360
- Issue 39 (August 2008) of 360 – The cover art features Far Cry 2.
- Editor: Nick Jones
- Categories: Video games
- Frequency: Three-weekly
- Circulation: 12,939 (Jul 08 – Dec 08) 13,007 (Jan 08 – Jun 08) 13,364 (Jul 07 – Dec 07)
- Publisher: Imagine Publishing
- First issue: 19 August 2005
- Final issue: 2012
- Country: United Kingdom
- Based in: Bournemouth
- Language: English
- Website: www.360magazine.co.uk
- ISSN: 1747-7859

= 360 (magazine) =

Xbox 360 video games magazine published by Imagine Publishing

360 was an Xbox 360 video games magazine published by Imagine Publishing in the UK. Originally published four-weekly, the magazine switched to a three-weekly schedule in 2009.
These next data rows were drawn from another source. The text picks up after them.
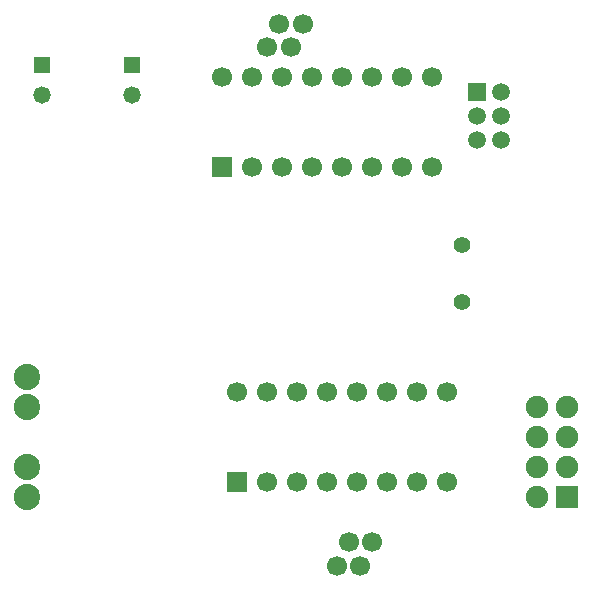
<source format=gbs>
G04 DipTrace Beta 2.3.9.1*
%INBottomMask.gbr*%
%MOIN*%
%ADD25R,0.0591X0.0591*%
%ADD26C,0.0591*%
%ADD36R,0.0669X0.0669*%
%ADD37C,0.0669*%
%ADD49C,0.0559*%
%ADD51C,0.0748*%
%ADD52R,0.0748X0.0748*%
%ADD57C,0.0879*%
%ADD65C,0.0669*%
%ADD73R,0.0579X0.0579*%
%ADD75C,0.0579*%
%FSLAX44Y44*%
G04*
G70*
G90*
G75*
G01*
%LNBotMask*%
%LPD*%
D75*
X6437Y21335D3*
D73*
Y22335D3*
D75*
X9437Y21335D3*
D73*
Y22335D3*
D36*
X12937Y8437D3*
D37*
X13937D3*
X14937D3*
X15937D3*
X16937D3*
X17937D3*
X18937D3*
X19937D3*
Y11437D3*
X18937D3*
X17937D3*
X16937D3*
X15937D3*
X14937D3*
X13937D3*
X12937D3*
D36*
X12437Y18937D3*
D37*
X13437D3*
X14437D3*
X15437D3*
X16437D3*
X17437D3*
X18437D3*
X19437D3*
Y21937D3*
X18437D3*
X17437D3*
X16437D3*
X15437D3*
X14437D3*
X13437D3*
X12437D3*
D65*
X17437Y6437D3*
X17043Y5650D3*
X16650Y6437D3*
X16256Y5650D3*
X13937Y22937D3*
X14331Y23724D3*
X14724Y22937D3*
X15118Y23724D3*
D57*
X5937Y7937D3*
Y8937D3*
Y11937D3*
Y10937D3*
D25*
X20937Y21437D3*
D26*
Y20650D3*
Y19862D3*
X21724Y21437D3*
Y20650D3*
Y19862D3*
D52*
X23937Y7937D3*
D51*
X22937D3*
X23937Y8937D3*
X22937D3*
X23937Y9937D3*
X22937D3*
X23937Y10937D3*
X22937D3*
D49*
X20437Y14437D3*
Y16337D3*
M02*

</source>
The magazine was withdrawn from sale following its merger with sister publication X360 in July 2012.

== Overview ==
The magazine was split into four main sections: Agenda, Foreplay, Reviews, and Live Style. The double page spread on pages eight and nine, called Thread, was composed of emails, letters and posts or sections of posts from the 360 magazine forum. On page nine, there was a pie chart showing votes cast on the 360 magazine forum on a different subject every week, which was chosen by the magazine staff. There were also two features following the Reviews section that sometimes were as long as ten pages. As a standard, the magazine was 130 pages long.

== Merger with X360 ==
On 7 June 2012, Imagine announced to 360's forum that 360 and its sister publication, X360, were to merge under the latter's name. As a result, 360 was to be withdrawn from sale, with no further issues published.

The first issue of the new X360 went on sale on 11 July 2012.